Non-Binary Physicalist
Premium Member
This is unintelligible.

Why?

It actually explains a lot.

It would also allow for free/freer choice. The idea of free will.

The consciousness, the self part of the brain doesn't make choices based on actual data. Consciousness makes choices based on impressions or qualia. Consciously we can choose to focus on different qualia, ignore any qualia, manipulate the qualia in various imagine scenarios. Which also adds imagine qualia into the process of choosing.

We are no longer a reactionary system like a computer that directly works on data. In an evolutionary sense we no longer work from stimulus/response. We can make choices even where there is a lack of information.

Makes the brain an amazing system. A dual system that allows for a greater range of interaction with the environment.

Subconsciously the brain can affect choice by providing impressions instead of actual data. The need for procreation. the subconscious provides impressions of beauty, pleasure, love to create desire in the consciousness. Consciously we can choose to ignore the impression, focus on any one impression more than others. This allows a greater range of response to stimulus.

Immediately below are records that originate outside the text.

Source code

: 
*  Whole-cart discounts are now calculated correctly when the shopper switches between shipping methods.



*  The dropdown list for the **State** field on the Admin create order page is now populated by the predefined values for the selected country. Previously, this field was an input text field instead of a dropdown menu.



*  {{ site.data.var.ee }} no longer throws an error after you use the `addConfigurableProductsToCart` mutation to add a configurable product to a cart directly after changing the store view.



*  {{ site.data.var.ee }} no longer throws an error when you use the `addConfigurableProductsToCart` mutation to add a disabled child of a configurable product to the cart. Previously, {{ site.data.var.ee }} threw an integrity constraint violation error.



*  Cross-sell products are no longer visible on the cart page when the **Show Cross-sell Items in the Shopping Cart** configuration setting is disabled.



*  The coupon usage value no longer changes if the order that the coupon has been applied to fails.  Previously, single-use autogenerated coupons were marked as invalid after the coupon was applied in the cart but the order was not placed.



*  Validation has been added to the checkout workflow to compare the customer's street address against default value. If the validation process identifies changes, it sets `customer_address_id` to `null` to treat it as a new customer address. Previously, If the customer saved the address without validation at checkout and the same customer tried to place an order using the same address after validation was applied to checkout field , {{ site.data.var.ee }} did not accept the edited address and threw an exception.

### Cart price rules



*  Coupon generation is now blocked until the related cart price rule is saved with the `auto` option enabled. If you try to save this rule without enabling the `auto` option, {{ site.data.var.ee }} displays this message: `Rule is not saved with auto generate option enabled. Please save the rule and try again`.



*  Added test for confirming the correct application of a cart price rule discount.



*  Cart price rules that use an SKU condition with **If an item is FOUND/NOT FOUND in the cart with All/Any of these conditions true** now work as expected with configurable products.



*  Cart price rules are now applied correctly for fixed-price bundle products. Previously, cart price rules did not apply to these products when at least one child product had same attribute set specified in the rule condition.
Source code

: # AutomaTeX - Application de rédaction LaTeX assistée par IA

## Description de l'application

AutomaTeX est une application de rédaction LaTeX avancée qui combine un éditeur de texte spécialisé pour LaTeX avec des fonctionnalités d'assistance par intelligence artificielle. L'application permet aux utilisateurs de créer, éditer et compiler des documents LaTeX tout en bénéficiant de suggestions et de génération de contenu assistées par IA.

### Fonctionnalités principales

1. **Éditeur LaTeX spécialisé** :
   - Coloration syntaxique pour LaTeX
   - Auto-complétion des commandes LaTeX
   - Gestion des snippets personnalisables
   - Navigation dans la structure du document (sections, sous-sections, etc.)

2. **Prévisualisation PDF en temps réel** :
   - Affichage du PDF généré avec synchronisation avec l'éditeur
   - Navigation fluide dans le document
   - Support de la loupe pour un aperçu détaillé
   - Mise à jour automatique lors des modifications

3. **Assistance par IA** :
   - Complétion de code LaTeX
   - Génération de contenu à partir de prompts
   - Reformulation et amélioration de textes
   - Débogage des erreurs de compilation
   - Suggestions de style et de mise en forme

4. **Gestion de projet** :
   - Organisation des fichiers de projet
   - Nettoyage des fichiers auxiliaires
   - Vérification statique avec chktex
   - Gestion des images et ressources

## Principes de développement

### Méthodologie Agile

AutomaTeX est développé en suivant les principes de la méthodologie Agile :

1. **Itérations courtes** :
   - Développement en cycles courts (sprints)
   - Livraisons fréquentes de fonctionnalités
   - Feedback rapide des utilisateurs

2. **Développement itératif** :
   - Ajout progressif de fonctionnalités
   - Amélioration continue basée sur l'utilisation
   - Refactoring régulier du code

This doesn't actually answer the question of whether conscious is physical or not, however it makes a non-physical aspect of the brain unnecessary.
 

jtartar

Well-Known Member
Is consciousness physical or nonphysical?
I don't believe there is any question, but that consciousness has to do with the mind.
Consider a person who gets injured so severely that he is considered to be in a vegetative state, they have no consciousness of who they are, even though their body may seem healthy.
Something even more telling. Our Great Creator has promise mankind that there is going to be a resurrection of both the righteous and the unrighteous, Acts 24:15. When people are resurrected they will have self recognition, they will know exactly who they are just as you know who you are. This is done by God putting the complete Memory Bank in the brain. Their consciousness will be totally of the mind, because the body will not be made up of the same cells that composed the body at death. God will recreate the body similar to the one at death, but without the reason causing death, put within a recreated mind, The Memory Bank, and that person IS the person he knows himself to be.